The US Army Physical Fitness Test, or APFT, consists of three events- push-ups, sit-ups, and a two mile run. In order to pass the APFT, you must score at least 60 points in each event, for a total minimum score of 180 points. You can score a maximum of 100 points in each event, although there are “extended scales” that some units use for scoring physical training competitions that have scale past 100 points. The APFT is taken in a specific order, as prescribed by US Army Field Manual 21-20. The APFT is taken as follows:
2 Minutes of Push-ups
10-20 Minute Rest
2 Minutes of Sit-ups
10-20 Minute Rest
2 Mile Run
The APFT scores repetitions and times by “norming” them for age and gender. Males are expected to do more push-ups and sit-ups, as well as run faster, than females, and younger soldiers are generally expected to perform better than older ones.
The norming process takes gender heavily into consideration, and the differences in age categories are much smaller than that between males and females. This means that a 50 year old male who completes 24 good push-ups will only receive 59 points, failing the event, but a 17 year old female who does 24 push-ups will receive 69 points and pass.
The score charts are devised at the Department of the Army level, and there have always been some grumblings among soldiers at to whether they are fair or not. One common complaint is that males in the 22 to 26 year old age bracket have to perform more push-ups and sit-ups than males in the 17 to 21 year old age bracket. The generally preferred explanation is that males reach their physical peak at age 25, which is why the standards are higher.
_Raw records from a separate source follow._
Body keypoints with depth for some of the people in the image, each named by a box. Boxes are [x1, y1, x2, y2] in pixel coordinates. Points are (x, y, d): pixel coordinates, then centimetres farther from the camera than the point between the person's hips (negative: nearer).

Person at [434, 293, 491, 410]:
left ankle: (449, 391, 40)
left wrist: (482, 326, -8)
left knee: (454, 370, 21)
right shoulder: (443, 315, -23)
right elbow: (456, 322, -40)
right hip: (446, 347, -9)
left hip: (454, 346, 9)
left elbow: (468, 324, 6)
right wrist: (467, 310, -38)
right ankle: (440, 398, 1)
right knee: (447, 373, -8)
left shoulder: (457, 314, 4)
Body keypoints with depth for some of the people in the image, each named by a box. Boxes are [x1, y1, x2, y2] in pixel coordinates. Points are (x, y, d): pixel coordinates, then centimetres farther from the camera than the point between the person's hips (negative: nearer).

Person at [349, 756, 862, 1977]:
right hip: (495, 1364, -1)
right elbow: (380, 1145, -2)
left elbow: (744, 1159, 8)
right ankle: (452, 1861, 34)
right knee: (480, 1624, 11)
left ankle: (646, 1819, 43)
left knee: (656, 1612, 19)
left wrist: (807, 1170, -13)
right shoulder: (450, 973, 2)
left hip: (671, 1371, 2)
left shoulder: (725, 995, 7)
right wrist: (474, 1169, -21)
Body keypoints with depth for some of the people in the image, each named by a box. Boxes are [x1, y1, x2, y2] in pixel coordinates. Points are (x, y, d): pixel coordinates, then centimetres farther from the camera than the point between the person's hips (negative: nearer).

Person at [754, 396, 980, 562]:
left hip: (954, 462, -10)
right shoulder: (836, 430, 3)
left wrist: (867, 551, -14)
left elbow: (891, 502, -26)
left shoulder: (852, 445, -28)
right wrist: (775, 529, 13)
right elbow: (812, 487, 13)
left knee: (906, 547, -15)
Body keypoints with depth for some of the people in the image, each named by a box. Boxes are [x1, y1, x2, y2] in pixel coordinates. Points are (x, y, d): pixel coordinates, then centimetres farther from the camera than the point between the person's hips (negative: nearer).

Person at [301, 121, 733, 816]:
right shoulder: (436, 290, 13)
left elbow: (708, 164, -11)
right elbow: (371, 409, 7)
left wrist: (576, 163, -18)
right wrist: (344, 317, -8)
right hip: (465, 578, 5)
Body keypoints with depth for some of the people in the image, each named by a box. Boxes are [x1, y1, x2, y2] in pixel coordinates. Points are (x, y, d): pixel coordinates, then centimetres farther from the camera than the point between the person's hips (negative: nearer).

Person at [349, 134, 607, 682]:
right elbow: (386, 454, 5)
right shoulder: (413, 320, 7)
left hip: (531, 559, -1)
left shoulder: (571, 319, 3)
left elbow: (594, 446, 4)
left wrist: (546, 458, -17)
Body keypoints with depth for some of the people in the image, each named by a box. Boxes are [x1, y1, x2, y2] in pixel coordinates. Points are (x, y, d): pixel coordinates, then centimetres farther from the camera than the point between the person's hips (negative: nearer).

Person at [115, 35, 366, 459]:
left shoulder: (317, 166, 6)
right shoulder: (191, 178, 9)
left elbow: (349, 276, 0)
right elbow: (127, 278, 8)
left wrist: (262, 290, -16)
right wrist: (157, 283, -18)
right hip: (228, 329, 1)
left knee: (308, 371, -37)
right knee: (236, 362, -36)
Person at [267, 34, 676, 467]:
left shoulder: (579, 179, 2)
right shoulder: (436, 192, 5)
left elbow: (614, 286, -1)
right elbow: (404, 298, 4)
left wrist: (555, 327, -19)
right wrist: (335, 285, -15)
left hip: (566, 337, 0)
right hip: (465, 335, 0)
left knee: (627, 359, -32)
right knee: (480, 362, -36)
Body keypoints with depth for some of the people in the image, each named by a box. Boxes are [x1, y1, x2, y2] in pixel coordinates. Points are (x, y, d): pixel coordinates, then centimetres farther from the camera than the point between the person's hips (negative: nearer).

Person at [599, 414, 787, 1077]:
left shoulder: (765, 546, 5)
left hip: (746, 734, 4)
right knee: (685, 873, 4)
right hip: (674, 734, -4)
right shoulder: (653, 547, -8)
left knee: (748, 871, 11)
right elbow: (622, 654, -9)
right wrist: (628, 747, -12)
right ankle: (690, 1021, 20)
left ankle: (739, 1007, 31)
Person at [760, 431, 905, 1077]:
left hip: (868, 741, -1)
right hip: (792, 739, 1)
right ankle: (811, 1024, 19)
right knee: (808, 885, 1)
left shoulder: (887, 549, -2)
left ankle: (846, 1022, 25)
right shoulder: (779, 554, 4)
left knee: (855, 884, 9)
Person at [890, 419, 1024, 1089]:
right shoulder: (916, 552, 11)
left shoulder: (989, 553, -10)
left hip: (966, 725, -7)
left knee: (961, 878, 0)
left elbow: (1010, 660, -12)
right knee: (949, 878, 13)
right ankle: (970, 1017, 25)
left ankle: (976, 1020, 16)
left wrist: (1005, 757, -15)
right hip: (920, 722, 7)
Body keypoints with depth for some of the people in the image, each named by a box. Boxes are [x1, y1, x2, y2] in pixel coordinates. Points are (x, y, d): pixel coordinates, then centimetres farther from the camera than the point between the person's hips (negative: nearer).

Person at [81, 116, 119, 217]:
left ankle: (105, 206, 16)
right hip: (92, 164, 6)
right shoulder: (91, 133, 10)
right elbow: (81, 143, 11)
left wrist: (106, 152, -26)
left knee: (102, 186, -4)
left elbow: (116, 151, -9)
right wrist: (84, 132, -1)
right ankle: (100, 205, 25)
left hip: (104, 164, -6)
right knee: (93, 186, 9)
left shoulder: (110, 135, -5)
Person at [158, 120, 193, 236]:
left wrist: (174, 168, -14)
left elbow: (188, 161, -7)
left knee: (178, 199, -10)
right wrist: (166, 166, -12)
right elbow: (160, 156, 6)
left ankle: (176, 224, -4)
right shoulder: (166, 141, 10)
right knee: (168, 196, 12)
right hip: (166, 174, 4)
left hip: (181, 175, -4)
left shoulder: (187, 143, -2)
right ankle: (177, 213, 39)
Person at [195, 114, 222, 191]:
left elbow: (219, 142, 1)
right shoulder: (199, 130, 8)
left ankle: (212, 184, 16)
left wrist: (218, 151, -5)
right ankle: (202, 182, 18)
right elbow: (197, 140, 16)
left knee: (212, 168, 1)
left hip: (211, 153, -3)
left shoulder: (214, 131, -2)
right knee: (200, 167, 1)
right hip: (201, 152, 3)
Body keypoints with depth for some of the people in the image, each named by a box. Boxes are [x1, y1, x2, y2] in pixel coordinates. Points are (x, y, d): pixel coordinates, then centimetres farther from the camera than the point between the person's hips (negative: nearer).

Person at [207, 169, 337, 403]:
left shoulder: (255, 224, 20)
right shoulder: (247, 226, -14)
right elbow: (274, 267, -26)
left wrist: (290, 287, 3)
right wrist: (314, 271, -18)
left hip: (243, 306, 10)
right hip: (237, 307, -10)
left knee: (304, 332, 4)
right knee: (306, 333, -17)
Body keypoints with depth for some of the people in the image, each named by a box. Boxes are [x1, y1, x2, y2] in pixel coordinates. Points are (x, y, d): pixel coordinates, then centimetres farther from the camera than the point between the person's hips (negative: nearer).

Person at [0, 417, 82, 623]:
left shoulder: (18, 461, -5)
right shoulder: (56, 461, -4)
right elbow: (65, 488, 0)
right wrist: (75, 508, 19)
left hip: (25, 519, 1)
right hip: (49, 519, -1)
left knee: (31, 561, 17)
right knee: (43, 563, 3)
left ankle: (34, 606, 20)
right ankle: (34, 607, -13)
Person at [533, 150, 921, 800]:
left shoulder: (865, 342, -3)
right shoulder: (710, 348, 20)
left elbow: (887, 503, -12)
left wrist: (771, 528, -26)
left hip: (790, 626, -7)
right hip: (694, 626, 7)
The first step in improving your APFT score is to look up the table for your age bracket and gender and determine the minimum number of repetitions and run time for you to pass. Go ahead and look up your score here. Next, look up what you need to do to achieve 100 points in each event. Write both of these scores down and make these your short and long term fitness goals. It is absolutely essential that you do everything you can to achieve the minimum passing scores as quickly as possible, but be sure not to stop there.
People who achieve the minimum on the APFT often have trouble consistently passing it. If you can only do the minimum when you’re perfectly healthy, what happens when your are at a physically demanding school, Basic Training, Airborne, Officer Candidate School, etc, and you have to take the test when you are sick, tired, and hurt? The ability to consistently max your APFT will help you greatly in your US Army career, and should always be the standard to which you strive. There are several tips and tricks to getting better at taking the test, here are a few points to consider. Try these ideas out and see if they work for you:
Ensure that your hip flexors (the muscles just below the front of your hips) are in good shape. Often times, soldiers strain these muscles during the sit-up event and it affects their run time, which is the very next event. Prepare these muscles by doing specific exercises that target them and stretch them before and after the sit-up portion of the APFT.
Practice taking the APFT on a regular basis.It helps to have someone observe your push-ups and sit-ups, but even just taking the event every two weeks by yourself will help condition you to the sequence of exercises and let you know where you stand physically.
When taking the real test, be sure that your grader communicates with you and that they are paying attention. Before you start the push-ups or sit-ups ask them to count off every ten correct repetitions, this will ensure that they don’t lose count and that you’re getting credit for the ones you do correctly. Also, when running on a track, shout out your lap number as you pass your grader, so that they don’t miss one of your laps. Few things are worse for your run time than having to run nine laps instead of eight because your grader wasn’t paying attention.